138.1: Brian Teare:: watercolor and graphite on paper, fifteen by fifteen inches & There are an infinite number of different kinds of happiness. & And to think I am small and the work is small. & Like a dignified journey with no trouble and no goal on and on.
15 April 2013
As digital forms of publishing continue to proliferate, those of us who love the book as a physical object can only feel somewhat uneasy. Will that visceral pleasure I get from holding a book, feeling the weight of the pages, and understanding that writing is the creation of an object begin to vanish? (I say this knowing that, as an editor of an online journal, I am part of this evolution.) But then I see poems like Brian Teare's here, and I wonder if the digital form will spawn a new poetic approach that seeks to create writing as an object through form and content. The title of the first poem is not a title at all; it's a description of the form on which the poem is written: "watercolor and graphite on paper, fifteen by fifteen inches." The poem is formally constructed so that a page becomes visible within the poem itself; the digital form of publication falls away, secondary to the object that the poem creates of itself as it is being read: "thought takes shape." And the thought that takes shape through the tangibility Teare fashions is the knowledge of the body, "a strangely spacious framework / in which to consider the mortal." The poems create bodies as the bodies in the poems struggle with survival. Teare asks "how can I own something I am?" The devastating answer these poems hand us as we leave is: "our looking is what we see / its tension its signature."
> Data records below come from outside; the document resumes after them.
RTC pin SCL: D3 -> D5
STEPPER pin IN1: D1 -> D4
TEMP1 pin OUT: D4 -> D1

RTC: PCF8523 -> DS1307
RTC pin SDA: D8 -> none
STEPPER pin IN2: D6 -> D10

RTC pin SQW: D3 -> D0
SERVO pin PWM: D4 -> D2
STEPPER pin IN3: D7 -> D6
137.1: Kathryn Cowles:: Glossary: Transcript & Glossary: Postcard & Map
8 April 2013
A charm a single charm is doubtful. This sentence, taken from Gertrude Stein's "Nothing Elegant," has always struck me with its playful skepticism: In an era of mass production and mass reproduction, can any object or experience really be called singular? Kathryn Cowles poses a similar question in this week's selection. I was there, she'll tell you. Breathing original air. But then she'll acknowledge it's already a copy, this postcard that gives the poem its name. Cowles' various objects—a transcript, a postcard, a map—are all copies of copies. We know how Plato would worry about such attachments. But Cowles reminds us that something to keep is also always something to give. And these are generous poems.